Ben Schnell over at Pension Plan Puppets posted something in late July called DGSR which looked to calculate how dangerous a shooter is by taking into account where he is on the ice when he took the shot, and the number of shots he takes. We're looking at possibilities at determining shot quality. I loved the method, but my issue with the actual measure was while it told us how dangerous a shooter was, it didn't give us a round number on the number of goals we could expect from a player.
It starts with what we know already: a shot from up close is better than a shot further away. Schnell goes into more detail with his DGSR post, so in this one we'll attempt to figure out which players take the most shots from the closest distance with the greatest effectiveness.
I decided to take my amateurish mathematical skills to the formula and, through trial and error, come up with something that would reflect pretty accurately the number of goals a player would score over an 82 game stretch if he took all his shots from the same area on the ice.
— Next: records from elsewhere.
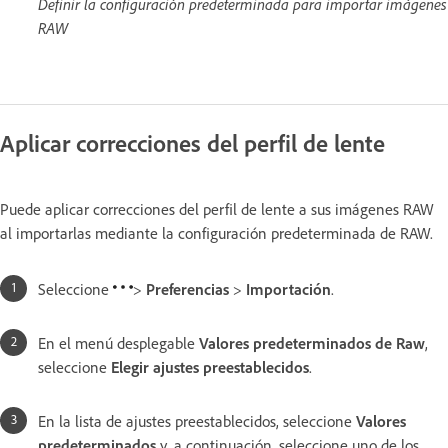
Definir la configuración predeterminada para importar imágenes
RAW
Aplicar correcciones del perfil de lente
Puede aplicar correcciones del perfil de lente a sus imágenes RAW
al importarlas mediante la configuración predeterminada de RAW.
Seleccione
>
Preferencias
>
Importación
.
En el menú desplegable
Valores predeterminados de Raw
,
seleccione
Elegir ajustes preestablecidos
.
En la lista de ajustes preestablecidos, seleccione
Valores
predeterminados
y, a continuación, seleccione uno de los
I started the opposite direction, by dividing the distance of the shot by the number of shots taken. This puts Corey Perry, Phil Kessel and Jeff Carter high in the NHL over the course of last season.
Then, I looked at the average S/D calculation and the amount of goals scored in the NHL. I saw that one S/D was worth about 3.88 goals. I then dicked around with the number to determine how much of scoring is luck, and how much of it is shooter skill, experimenting with percentages through trial and error to come up with a number that was pretty close to the actual number of goals. It worked out to being 60% skill and 40% luck, so I plugged those ratios in for over 3000 players that played over the past four seasons according to Behind The Net and checked my results. I call this statistic "marginal goals" and have already showed it off in a post highlighting the virtues of Scott Gomez(shooting is not one of Gomez's virtues).
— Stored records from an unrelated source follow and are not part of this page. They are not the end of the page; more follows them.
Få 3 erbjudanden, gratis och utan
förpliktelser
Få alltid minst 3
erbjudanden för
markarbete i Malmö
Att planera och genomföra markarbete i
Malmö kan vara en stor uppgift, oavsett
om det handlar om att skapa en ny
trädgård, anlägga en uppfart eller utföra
|SEASON||NAME||TEAM||POS||GP||TOI/60||TOT G||TOT SH||TOT MS||TOT DIST||S/D||M G||M G/60 MIN||M G/82 GP|
|2011||Martin St. Louis||T.B||RW||82||15.24||26||164||65||27.2||6.985||26||1.27||25|
[ Legend: GP Games Played TOI/60 Time on ice per 60 minutes TOT G Total goals TOT S Total saved shots TOT MS Total missed shots Tot Dist Average shot distance S/D Shots over average distance M G Marginal goals M G/60 MIN Marginal goals per 60 minutes M G/82 GP Marginal goals per 82 games played, 14.65 minutes per 60 ]
Those are the top 25 scorers at even strength over the past four seasons. You'll notice that Alexander Ovechkin finds himself at the top of the list for 2008, 2009 and 2010, but he fell off a cliff last season (finishing with "only" 24 marginal goals). Here are the Canucks from last season. Courage, Sergei Shirokov supporters.
|NAME||TEAM||POS||GP||TOI/60||TOT G||TOT SH||TOT MS||TOT DIST||S/D||M G||M G/60 MIN||M G/82 GP|
|Rick Rypien (RIP)||VAN||RW||9||5.02||0||6||1||40.9||0.147||0||0.30||6|
Yes, that would be 58 goals at even strength for Sergei Shirokov had he played a full season at first line winger (as if). It's a small sample, but the data suggests that maybe he should have kicked around a little longer before being thrown to the curb. Lee Sweatt, Mario Bliznak and Cody Hodgson were in similar scenarios thanks to the sample size. Looking ahead to the actual total, you can see that Ryan Kesler actually earned the goals he scored at even strength this season, so while he's expected to regress on the powerplay next season, he got away some pretty quality shots this season compared to seasons past.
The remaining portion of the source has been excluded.